Be Entertaining First
Be entertaining first. You can’t make people laugh without their attention. This is harder to do if you’re so concerned with the pace necessary to get through the material you forget to make eye contact, use the mic, and maintain a pose and body language that gels with the mood, tone, timing, of your set. Start with being almost conversational. Lure the audience in by exploiting the curiosity gap. Reveal something unexpected about yourself that raises a bigger question that only you can answer. Be mysterious. Embody the film directors mindset of show don’t tell. the more context the audience can infer about your set without you beating them over the head with it, the more naturally they will engage with you. Relax… slow down. Don’t clam up or hunch your shoulders (unless it’s an intentional gag you want to play off of), the audience is going to mirror your emotions on some level. So whatever emotion they need to feel in order to fully connect with the material, YOU need to make them feel before and during the joke.
Unless intentionally used to set up or reference for a laugh as a beat in the set… avoid the following bad habits;
Reading notes on stage
Using your phone as a cue card
Wearing Shorts or Flip Flops
Dawning Sunglasses or a hats that cast a shadow over the performer’s eyes
Holding the microphone like an asshat.
Each of these has the potential to detract from your performance in their own subtle way.
Honestly, half the battle for a new comic is literally holding the microphone properly. Hold the mic up to your mouth and by the handle. Don’t cup the top of the mic as they say “like a rapper” as this will distort your voice or even create feedback noice that deafens the entire room. Also, do fidget with the cord or connector at the bottom of the mic. Many time mics and cables are old or worn (hosts are often sentimental and like to use legacy gear for style points). If you hold it by the bottom it could wiggle the cable loose at the bottom and cut the mic entirely.

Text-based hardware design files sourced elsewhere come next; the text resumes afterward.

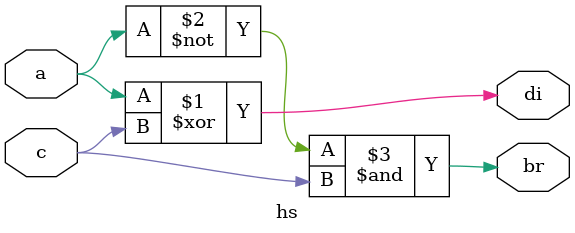
<source format=v>
module hs(
  input a,c,
  output di,br
);
  assign di=a^c;
  assign br=((~a)&c);
endmodule
  

</source>
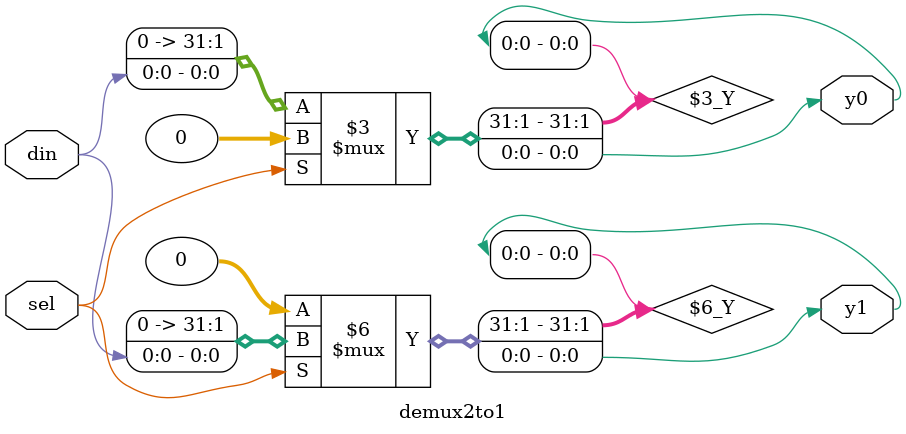
<source format=sv>
module demux2to1(
  input wire din,
  input wire sel,
  output wire y0,
  output wire y1);
  assign y0= (sel==0)? din:0;
  assign y1= (sel==1)? din:0;
endmodule

</source>
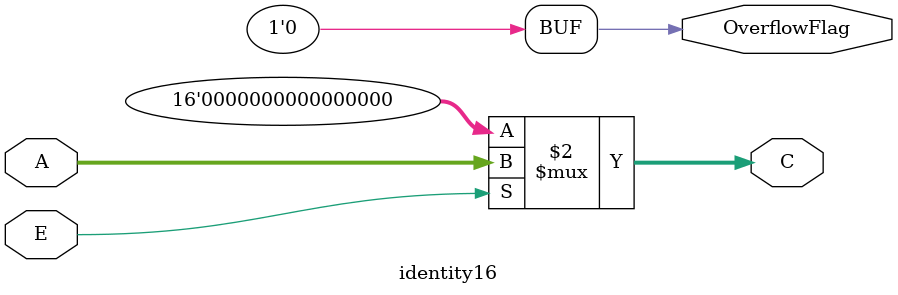
<source format=v>


// Output 1: C; calculation result, 16bit binary
// Output 2: OverflowFlag; 0
// Input 1: A; input, 16bit binary
// Input 2: E; enable, 1bit binary

module identity16 (output [15:0] C, output OverflowFlag,
	input [15:0] A, input E);
	
	assign OverflowFlag = 1'b0;
	assign C=(E==1'b1)? A:16'b0000000000000000;

endmodule

</source>
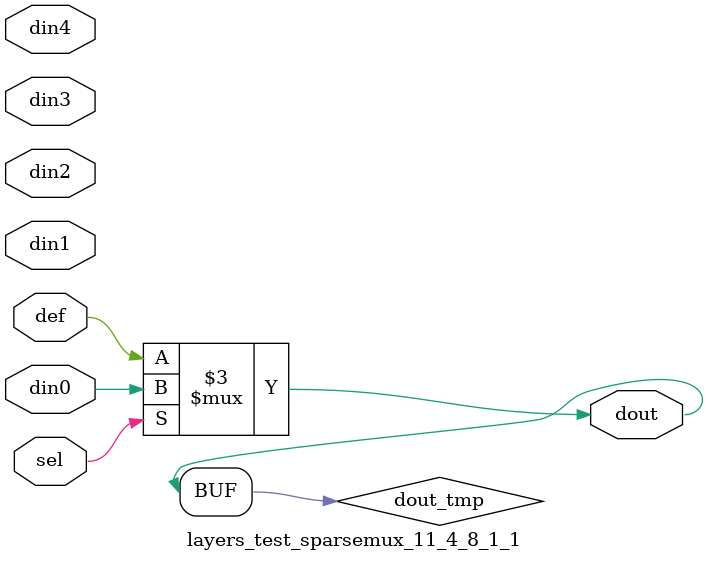
<source format=v>
`timescale 1ns / 1ps

module layers_test_sparsemux_11_4_8_1_1 (din0,din1,din2,din3,din4,def,sel,dout);

parameter din0_WIDTH = 1;

parameter din1_WIDTH = 1;

parameter din2_WIDTH = 1;

parameter din3_WIDTH = 1;

parameter din4_WIDTH = 1;

parameter def_WIDTH = 1;
parameter sel_WIDTH = 1;
parameter dout_WIDTH = 1;

parameter [sel_WIDTH-1:0] CASE0 = 1;

parameter [sel_WIDTH-1:0] CASE1 = 1;

parameter [sel_WIDTH-1:0] CASE2 = 1;

parameter [sel_WIDTH-1:0] CASE3 = 1;

parameter [sel_WIDTH-1:0] CASE4 = 1;

parameter ID = 1;
parameter NUM_STAGE = 1;



input [din0_WIDTH-1:0] din0;

input [din1_WIDTH-1:0] din1;

input [din2_WIDTH-1:0] din2;

input [din3_WIDTH-1:0] din3;

input [din4_WIDTH-1:0] din4;

input [def_WIDTH-1:0] def;
input [sel_WIDTH-1:0] sel;

output [dout_WIDTH-1:0] dout;



reg [dout_WIDTH-1:0] dout_tmp;


always @ (*) begin
(* parallel_case *) case (sel)
    
    CASE0 : dout_tmp = din0;
    
    CASE1 : dout_tmp = din1;
    
    CASE2 : dout_tmp = din2;
    
    CASE3 : dout_tmp = din3;
    
    CASE4 : dout_tmp = din4;
    
    default : dout_tmp = def;
endcase
end


assign dout = dout_tmp;



endmodule

</source>
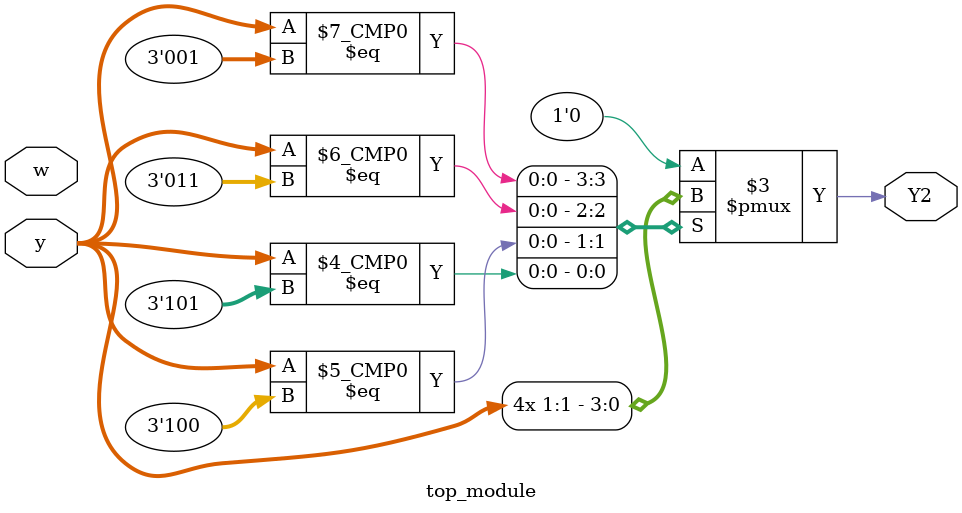
<source format=sv>
module top_module(
  input [3:1] y,
  input w,
  output reg Y2
);

  always @(*) begin
    case(y)
      3'b000: Y2 = 0; // State A
      3'b001: Y2 = y[1]; // State B
      3'b010: Y2 = 0; // State C
      3'b011: Y2 = y[1]; // State D
      3'b100: Y2 = y[1]; // State E
      3'b101: Y2 = y[1]; // State F
      default: Y2 = 0; // Default case
    endcase
  end

endmodule

</source>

If the mic give you problems like cutting out, its probably the cord. If this happens to you, grap the cord ~9′ below the bottom of the mic and fold it back… pinning it to the side of the mic handle with your mic hand. Then pull all but a little slack out of the loop it creates and slowly rotate the microphone while keeping the cord pinned… sliding along the side of the rotating mic. Eventually you will make the contacts inside the connector touch again and the mic will work. Hold the mic firmly in this position, lock your elbot to keep it level, and try to only gesture with your free hand for the remander of the set. If you need both hand for a bit, prepare for acoustic comedy but whatever you do DO NOT COMPLAIN TO THE HOST OF AN OPEN MIC ABOUT THE STATE OF THEIR EQUIPMENT.
Try not to laugh at your own jokes and if you do ensure that you move the mic away from your mouth first. Also avoid “Chappelle tapping” the mic on your leg, it doesn’t look or sound as cool as you might think and if the moment comes that it’s appropriate, let the “fallout” sensation happen naturally. It’s not something easily scripted and jumping the gun has a way of turning audiences off… especially when/if the jokes don’t land. No amount of leg tapping is going to save a joke that didn’t land.
Try not to get too drunk, stoned, or otherwise out of sorts. Even if you’re truly “funnier” when you’re drunk. Trust me, even if it “works” you don’t want/need a crutch that adds insult to injury by physically limiting the amount of time you get to enjoy doing comedy on top of hobbling your true potential.

Wear normal cloths. Try not to wear anything too nice or way too casual especially to a showcase. Avoid the following unless you are an ice cold killer;
- Shorts- For some reason it’s distracting, weird, and widely shunned by other comics.
- Hats- Stage Lights + Hats = a shadow over your eyes that makes the audience disconnect.
- Sandals- Open toed shoes are akin to shorts. We don’t know why, but its distracting for the audience.
- Other people’s skin- Stealing a look or impersonation is good in small doses, but it doesn’t usually land for long outside of a more “improv” based show. That being said the ability to accurately mock or mimic other personalities on the fly is a valuable skill set.

If you aren’t really good at comedy yet and you want to develop better material, you might not want to undermine yourself by distracting the audience from the jokes you want to test. Anything else you convey to them will be a distraction from that goal. The cheap laughs are only useful if you know why they work. Personally, I try not to dress up anymore unless its a gig that calls for it and I’ll like to look like any Joe off the street at an open mic… not to be more relatable, but because that way I KNOW my delivery is solid. Then a modest wardrobe change to spice up my look at a showcase is the only positive nudge I can take to ensure that I look worth watching on top of having ace grade jokes that could have carried me without the tweed jacket. Just be sure to write new “I look like” material if you use generic openers and plan on switching up your wardrobe.